Il n’y a pas encore si longtemps, faire tirer une salve de projectiles à ce canon électromagnétique était compliqué, en raison de l’usure prématurée de ses composants, causées par les contraintes physiques inhérentes à chaque tir, ce qui a retardé ce programme (l’ONR envisageait d’effectuer des tests à bord JHSV (Joint high speed vessel) USNS Millinocket en 2016, ndlr)
Pour rappel, le principe de cette arme consiste à faire circuler un courant électrique très intense couplé à un champ magnétique entre deux rails parallèles conducteurs d’électricité. Grâce à la force de Laplace, résultante de celle de Lorenz, l’obus, appelé « high-velocity projectile » (HVP) subit une forte accélération qui l’éjecte du canon à une vitesse d’au moins cinq fois la vitesse du son (Mach 5) et l’envoie à une distance de près de 200 km.
Dans son communiqué, l’ONR précise que « le système d’alimentation [électrique] de l’arme est maintenant assez petit pour être installé à bord des navires actuels et futurs de la marine américaine ». Et d’ajouter que ces systèmes, quand ils seront arrivés à maturité, permettront de disposer de navires de guerre « beaucoup plus » efficaces.
« Le railgun et les armes à énergie dirigée sont l’avenir de la supériorité maritime », a commenté le Dr Thomas Beutner, responsable du département « Naval Air Warfare and Weapons » de l’ONR. « La marine américaine doit être la première à exploiter cette technologie de pointe pour garder l’avantage sur nos adversaires », a-t-il ajouté.

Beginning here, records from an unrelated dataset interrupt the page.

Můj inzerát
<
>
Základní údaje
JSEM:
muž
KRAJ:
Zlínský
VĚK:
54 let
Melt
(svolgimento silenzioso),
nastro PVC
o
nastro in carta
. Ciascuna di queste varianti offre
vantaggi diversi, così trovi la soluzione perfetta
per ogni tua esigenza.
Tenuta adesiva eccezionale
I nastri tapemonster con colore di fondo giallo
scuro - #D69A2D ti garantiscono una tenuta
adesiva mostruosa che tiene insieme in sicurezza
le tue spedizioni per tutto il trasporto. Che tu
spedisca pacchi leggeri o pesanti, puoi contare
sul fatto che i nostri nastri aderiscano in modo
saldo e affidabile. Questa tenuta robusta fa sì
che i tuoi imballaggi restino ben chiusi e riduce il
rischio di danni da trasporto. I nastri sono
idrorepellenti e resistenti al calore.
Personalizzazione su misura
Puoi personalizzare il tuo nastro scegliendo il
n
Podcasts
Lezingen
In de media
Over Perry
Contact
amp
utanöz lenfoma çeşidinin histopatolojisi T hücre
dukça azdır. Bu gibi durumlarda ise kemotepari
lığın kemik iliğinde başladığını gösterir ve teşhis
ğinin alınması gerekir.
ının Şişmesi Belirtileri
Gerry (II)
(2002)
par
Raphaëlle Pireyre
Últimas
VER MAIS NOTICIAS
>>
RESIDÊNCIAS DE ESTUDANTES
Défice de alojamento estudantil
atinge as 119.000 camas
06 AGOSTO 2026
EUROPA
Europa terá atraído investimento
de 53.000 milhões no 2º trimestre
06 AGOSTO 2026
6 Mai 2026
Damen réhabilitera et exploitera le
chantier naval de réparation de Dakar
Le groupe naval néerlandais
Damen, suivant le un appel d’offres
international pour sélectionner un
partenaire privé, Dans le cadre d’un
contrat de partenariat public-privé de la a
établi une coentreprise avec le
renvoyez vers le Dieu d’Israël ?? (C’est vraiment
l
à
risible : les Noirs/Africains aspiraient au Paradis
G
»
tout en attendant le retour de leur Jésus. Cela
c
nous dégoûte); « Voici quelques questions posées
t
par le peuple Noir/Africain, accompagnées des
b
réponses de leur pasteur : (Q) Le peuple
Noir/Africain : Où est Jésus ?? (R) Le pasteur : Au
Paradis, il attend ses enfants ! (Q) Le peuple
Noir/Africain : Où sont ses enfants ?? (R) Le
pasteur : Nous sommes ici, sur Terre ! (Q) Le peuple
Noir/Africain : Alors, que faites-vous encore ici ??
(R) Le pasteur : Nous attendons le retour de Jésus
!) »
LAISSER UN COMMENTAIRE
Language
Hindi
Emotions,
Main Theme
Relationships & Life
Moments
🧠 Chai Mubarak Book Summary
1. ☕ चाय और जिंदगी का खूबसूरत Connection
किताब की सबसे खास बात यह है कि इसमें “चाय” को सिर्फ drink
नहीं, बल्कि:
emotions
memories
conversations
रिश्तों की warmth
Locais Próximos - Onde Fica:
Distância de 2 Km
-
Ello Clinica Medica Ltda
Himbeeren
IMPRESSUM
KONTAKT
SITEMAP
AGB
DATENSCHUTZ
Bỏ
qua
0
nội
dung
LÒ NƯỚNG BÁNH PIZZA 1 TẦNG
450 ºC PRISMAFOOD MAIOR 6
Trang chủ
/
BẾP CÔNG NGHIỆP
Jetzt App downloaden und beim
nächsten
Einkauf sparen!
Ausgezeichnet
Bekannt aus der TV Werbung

Le canon électromagnétique ne manque pas d’atouts. Sa puissance et sa précision (grâce au HVP, qui, développé par BAE Systems, peut être guidé vers sa cible), permet de frapper à une distance de sécurité, ce qui évite toute riposte. En outre, il ne sera plus utile de stocker des explosifs à bord d’un navire, ce qui est appréciable pour la sécurité. Enfin, son coût est raisonnable : un tir coûtera au maximum 50.000 dollars contre 0,5 à 1,5 million pour un tir de missile.
Outre l’ONR, le groupe General Atomics, connu pour ses drones Predator et Reaper, travaille également à la mise au point d’un canon électromagnétique. Ce dernier, qui, appelé « Multi-Mission Medium Range Railgun Weapon System » (MMRRWS), affiche une puissance de 10 mégajoules, doit faire l’objet d’essais au Dugway Proving Ground, une zone servant à l’US Army pour tester ses nouveaux systèmes d’armes.
Cette technologie est regardée de près par l’US Army. « Mon opinion de professionnel est que nous sommes à la veille d’un changement fondamental dans la guerre terrestre », avait estimé le général Mark Milley, son chef d’état-major, en 2016, en évoquant le canon électromagnétique, l’intelligence artificielle, les lasers et la robotique.